I will conclude our update by reviewing three studies that involve sports and protein. The first involved postexercise feeding for glycogen replacement. After endurance exercise, muscle glycogen levels are low. This study compared carbohydrate, protein, and a carbohydrate-protein mixture after exhaustive exercise to see which helped the body to restore muscle glycogen levels. Plasma analysis after supplementation showed higher glucose levels after carbohydrate ingestion. Plasma insulin was highest after the protein-carbohydrate combination. Plasma insulin, not glucose, is the metabolite we want to see elevated because of its strong stimulating effect on muscle glycogen storage. Muscle biopsies revealed that the carbohydrate-protein supplement combination had faster rates of muscle glycogen repletion than the carbohydrate group alone, which had significantly greater impact on glycogen repletion than the protein only group, which was a distant third.4
In the second study, researchers looked at plasma amino acid changes after endurance exercise to exhaustion in 11 triathletes. The diets included a level of protein that was 1.6 gm/kg of body weight, which is significantly higher than the RDA of 0.8 gm/kg of body weight. Carbohydrates made up 65 percent of the total caloric intake. After in-depth analysis (which will not be reviewed due to space requirements), the researchers concluded that protein requirements of athletes participating in exhaustive endurance activities should be substantially higher than the RDA. They stated that precise recommendations required further study.5
Our final protein study looked at protein requirements and muscle mass and strength changes during intensive training in novice male body builders. Using a double blind, crossover format, 12 men in their early 20s were put on a six-day-a-week, intensive, weight lifting program. Researchers found that to maintain nitrogen balance, protein needs were 1.6 to 1.7 gm/kg of body weight, which is more than double the RDA.6
Comment: It is interesting that for years athletes in the body building, Olympic lifting, and power lifting communities have ingested amounts of protein that traditional medical practitioners and dietitians have said was of no benefit to them. I expect that if studies of this nature continue, we will receive further evidence that athletes who train intensely, whether it be in aerobic or anaerobic sports, have protein requirements greater than the general public. The rule of thumb I use for my patients is as follows: In times of illness, injury, stress, or intense training, the requirements for nutrient-dense foods, macronutrients, and micronutrients all increase. I am confident we will continue to see research that validates this principle.

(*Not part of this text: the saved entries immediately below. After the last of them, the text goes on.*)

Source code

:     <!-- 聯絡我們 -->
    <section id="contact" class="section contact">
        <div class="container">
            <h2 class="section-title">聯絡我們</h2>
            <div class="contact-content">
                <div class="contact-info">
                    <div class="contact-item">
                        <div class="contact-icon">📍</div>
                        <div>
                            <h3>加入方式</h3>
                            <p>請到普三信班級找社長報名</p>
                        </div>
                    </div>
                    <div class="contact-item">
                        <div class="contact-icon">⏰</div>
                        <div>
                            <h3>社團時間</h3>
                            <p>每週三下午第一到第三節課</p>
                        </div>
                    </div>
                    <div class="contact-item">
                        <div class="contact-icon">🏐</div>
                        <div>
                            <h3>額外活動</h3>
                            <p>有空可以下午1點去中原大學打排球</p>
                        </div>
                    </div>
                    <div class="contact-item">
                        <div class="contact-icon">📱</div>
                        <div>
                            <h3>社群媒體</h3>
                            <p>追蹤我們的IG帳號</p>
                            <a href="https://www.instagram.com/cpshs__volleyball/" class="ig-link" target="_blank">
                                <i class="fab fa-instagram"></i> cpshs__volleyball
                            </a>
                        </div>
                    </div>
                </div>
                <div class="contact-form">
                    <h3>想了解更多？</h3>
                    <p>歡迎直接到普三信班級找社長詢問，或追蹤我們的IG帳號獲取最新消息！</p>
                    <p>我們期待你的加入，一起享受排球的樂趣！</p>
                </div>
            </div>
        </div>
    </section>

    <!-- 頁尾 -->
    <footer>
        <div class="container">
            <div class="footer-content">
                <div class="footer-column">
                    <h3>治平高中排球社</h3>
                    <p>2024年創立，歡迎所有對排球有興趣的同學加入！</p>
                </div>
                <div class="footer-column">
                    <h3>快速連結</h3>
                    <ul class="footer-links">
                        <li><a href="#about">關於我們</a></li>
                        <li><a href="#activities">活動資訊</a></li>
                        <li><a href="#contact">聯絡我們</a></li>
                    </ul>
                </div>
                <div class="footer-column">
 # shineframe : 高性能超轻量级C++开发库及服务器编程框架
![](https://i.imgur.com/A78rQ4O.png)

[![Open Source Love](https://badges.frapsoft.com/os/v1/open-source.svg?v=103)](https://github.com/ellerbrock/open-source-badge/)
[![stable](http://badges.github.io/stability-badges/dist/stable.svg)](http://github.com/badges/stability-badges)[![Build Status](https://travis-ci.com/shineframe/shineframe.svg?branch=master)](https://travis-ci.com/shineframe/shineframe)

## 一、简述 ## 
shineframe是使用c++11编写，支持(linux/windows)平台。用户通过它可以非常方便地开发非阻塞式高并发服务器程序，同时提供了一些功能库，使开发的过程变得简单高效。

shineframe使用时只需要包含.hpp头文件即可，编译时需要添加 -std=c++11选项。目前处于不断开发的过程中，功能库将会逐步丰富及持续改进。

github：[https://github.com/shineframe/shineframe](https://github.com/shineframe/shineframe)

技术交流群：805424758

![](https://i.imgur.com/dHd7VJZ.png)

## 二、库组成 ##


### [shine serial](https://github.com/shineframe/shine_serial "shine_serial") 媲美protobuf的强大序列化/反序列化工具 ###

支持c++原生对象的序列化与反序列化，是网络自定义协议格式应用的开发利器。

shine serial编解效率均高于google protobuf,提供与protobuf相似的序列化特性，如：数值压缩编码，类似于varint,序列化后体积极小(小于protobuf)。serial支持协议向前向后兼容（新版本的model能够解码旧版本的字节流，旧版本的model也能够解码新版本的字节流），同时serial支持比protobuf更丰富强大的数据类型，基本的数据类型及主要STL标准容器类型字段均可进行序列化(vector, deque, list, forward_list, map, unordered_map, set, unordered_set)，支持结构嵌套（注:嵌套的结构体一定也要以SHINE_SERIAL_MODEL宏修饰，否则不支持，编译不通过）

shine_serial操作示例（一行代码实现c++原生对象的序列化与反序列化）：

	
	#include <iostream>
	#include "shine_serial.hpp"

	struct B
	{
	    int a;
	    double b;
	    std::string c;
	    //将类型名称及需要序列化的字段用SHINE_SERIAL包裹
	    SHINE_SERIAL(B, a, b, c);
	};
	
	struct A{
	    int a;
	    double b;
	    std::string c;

- Bennett, Reed, et al. Short-term effects of dietary fat ingestion on energy expenditure and nutrient balance. American Journal of Clinical Nutrition. 55:1071-1077, 1992.
- Greenhaff, Casey, et al. Influence of oral creatine supplementation on muscle torque during repeated bouts of maximal voluntary exercise in humans. Clinical Science. 84:555-571, 1993.
- Brilla and Haley. Effect of magnesium supplementation on strength training in humans. Journal of American College of Nutrition. 11:326-329, 1992.
- Zawadski, Yaspelkis, and Ivy. Carbohydrate-protein conflict increases rate of muscle glycogen storage after exercise. Journal of Applied Physiology. 72:1854-1859, 1992.
- Bazzare and Merdoch, et al. Plasma amino acid responses of trained athletes to successive exhaustion trials with and without interim carbohydrate feeding. Journal of the American College of Nutrition. 11:501-511, 1992.
- Lemon, et al. Protein requirements and muscle mass/strength changes during intensive training in novice body builders. Journal of Applied Physiology. 73:767-775, 1992.